How do I configure AWS Kinesis Firehose to be able to copy into Redshift?
Problem
I have set up a Firehose and selected options that it seemed would result in the streamed data to end up in Redshift. I have a single Firehose and a single target table in Redshift. The data is showing up correctly in the intermediate S3 bucket but not making it to Redshift.
I have allowed the Firehose region CIDR's [1] access to the cluster via Redshift security groups. I have given the Firehose the credentials to the Redshift cluster and have tested the credentials. The cluster is publicly accessible.
The STL_LOAD_ERRORS
table is empty which is where I would expect to see the errors produced by any copy statement that was attempted and failed. There are also no DeliveryToRedshift
events in CloudWatch. This leads me to believe that there isn't even an attempt making it to Redshift.
I am using Redshift COPY options to specify a jsonpath file for the copy. I currently have: json "s3://app-event-data/_jsonpaths/_bigtable.jsonpath.json"
. That file exists in s3 at that location and looks like the jsonpath file [3]. I also tried adding credentials to that box but I don't that is necessary.
Update 1
I enabled logging in Redshift which showed me that there are successful authentications being made from Firehose. I then created a new parameter group with user activity logging enabled and rebooted the cluster. Waiting for the next log batch now.
References
- http://docs.aws.amazon.com/firehose/latest/dev/firehose-dg.pdf
- https://aws.amazon.com/kinesis/firehose/
- http://docs.aws.amazon.com/redshift/latest/dg/copy-usage_notes-copy-from-json.html
Why ServerFault?
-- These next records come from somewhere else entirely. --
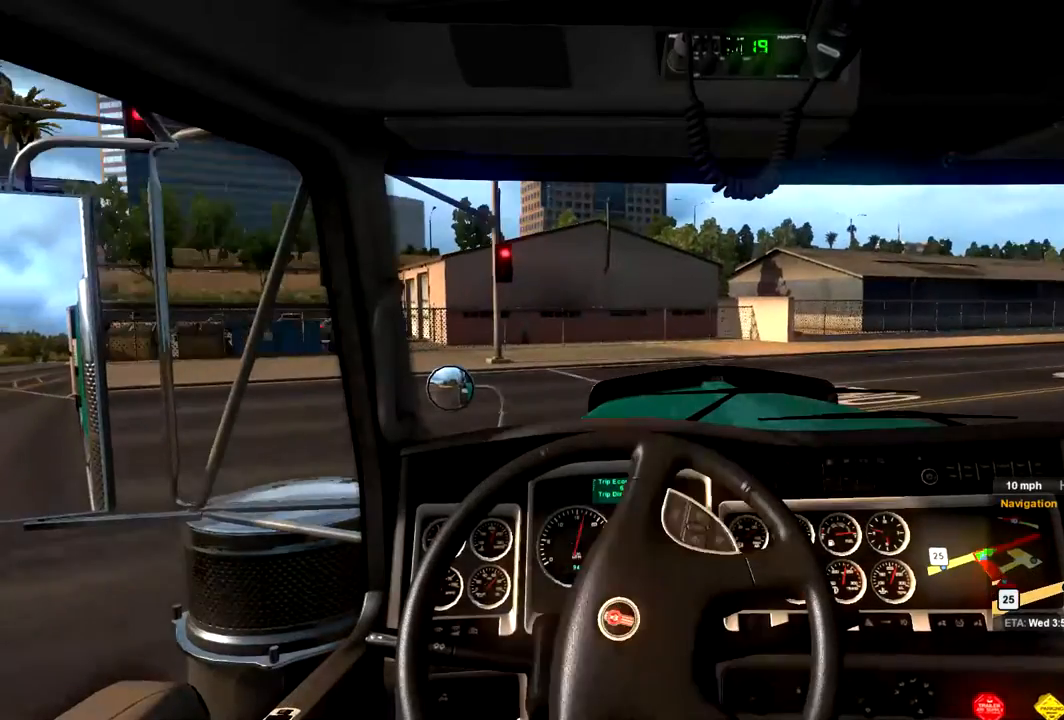
{"buttons": ["R2"], "left_stick": "right", "right_stick": "center", "events": [[300, "left_stick", "center"], [367, "left_stick", "right"]]}
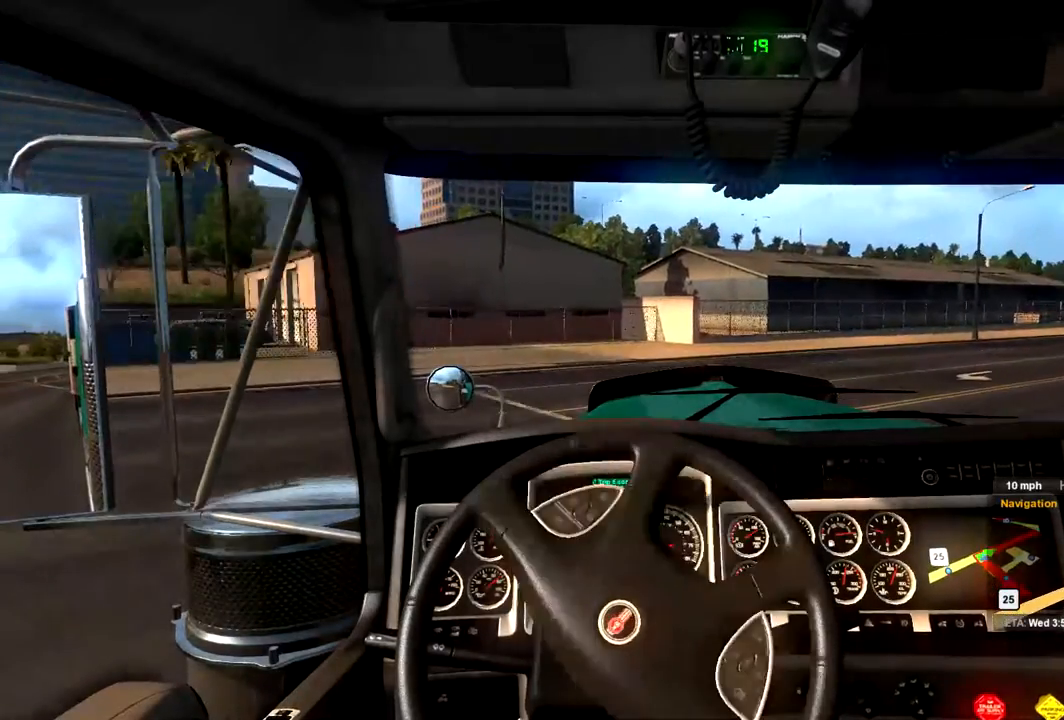
{"buttons": ["R2"], "left_stick": "center", "right_stick": "center", "events": [[400, "left_stick", "center"]]}
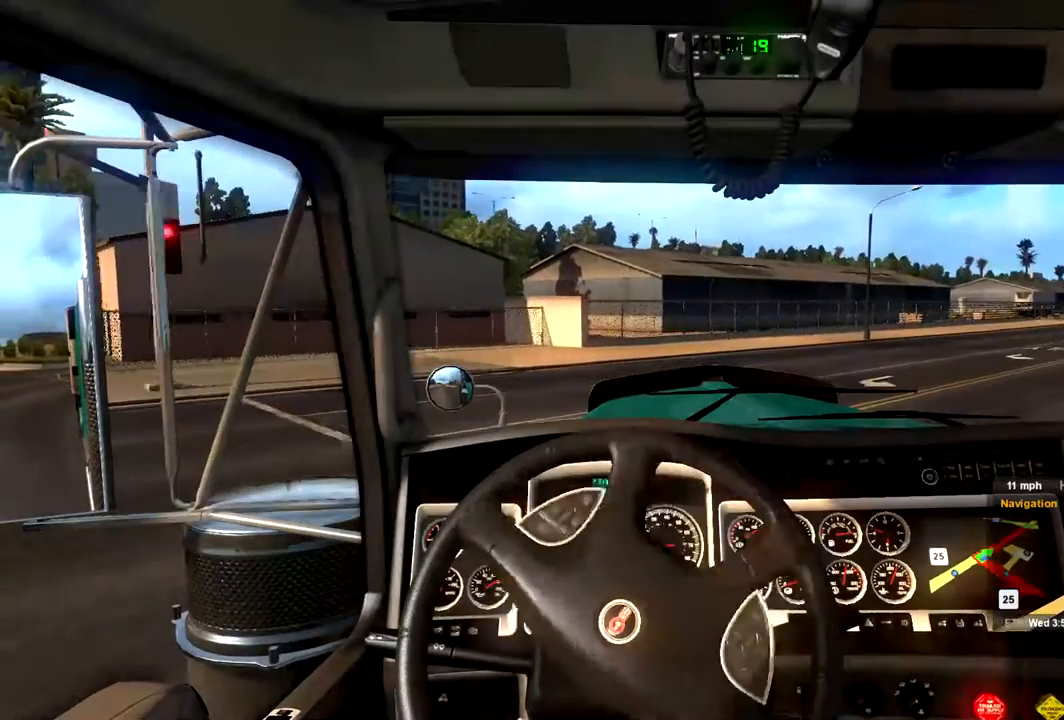
{"buttons": ["R2"], "left_stick": "right", "right_stick": "center", "events": [[133, "left_stick", "right"]]}
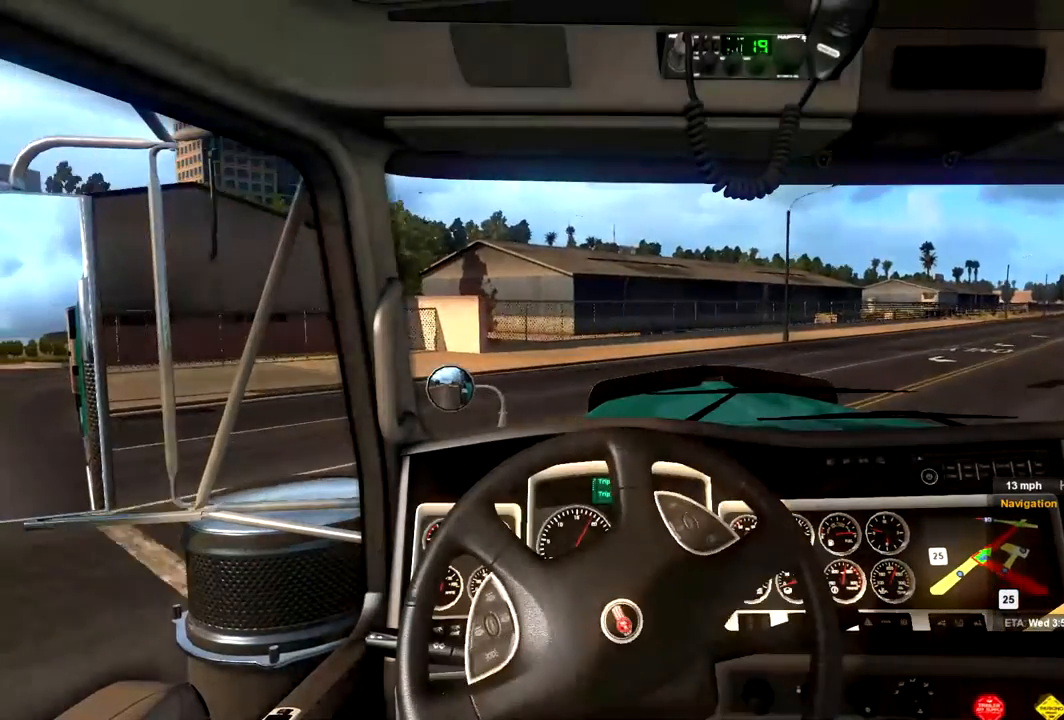
{"buttons": ["R2"], "left_stick": "right", "right_stick": "center", "events": []}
Best StackExchange site for asking about Amazon AWS
I would have tagged this question: amazon-kinesis amazon-firehose amazon-redshift
Solution 1:
Here are all of the things I initially misconfigured and eventually adjusted to get Firehose to properly copy data into Redshift:
- Make sure the bucket you select is in the same region as your redshift cluster. You can specify the REGION if for some reason you want to incur additional charges. You cannot change the region of a bucket after you create it.
This is a bit confusing at first because the region selector in the buckets console says "global".
- Firehose will not quote identifiers for you so if the table name you provide in the form requires quotes, you need to add them yourself. Same goes for column names.
Single quotes only in the copy options.
Give Firehose access to your Redshift cluster by authorizing the correct CIDR/IP from the Redshift security tab. You can find the correct CIDR/IP for the region you created your Firehose in here. You don't need to create a new Cluster Security group to do this. You can just add it to the default one. If you add a new security group then you need to reconfigure your cluster from the dashboard to use the new security group, it can't have 2.
Redshift COPY doesn't accept timestamp with timezones outside of UTC. If you are using a format such as RFC3339 you need to put the times in UTC first and specify
TIMEFORMAT 'auto'
in the copy options.-
In order to have any idea what is going on when things aren't working, you need to enable User Activity Logging in Redshift by:
- enabling logging (obviously)
- creating a new parameter group
- setting user_activity_logging to
true
- modifying you cluster to use the new parameter group
- roboot your cluster
Enable user activity logging
achievement unlocked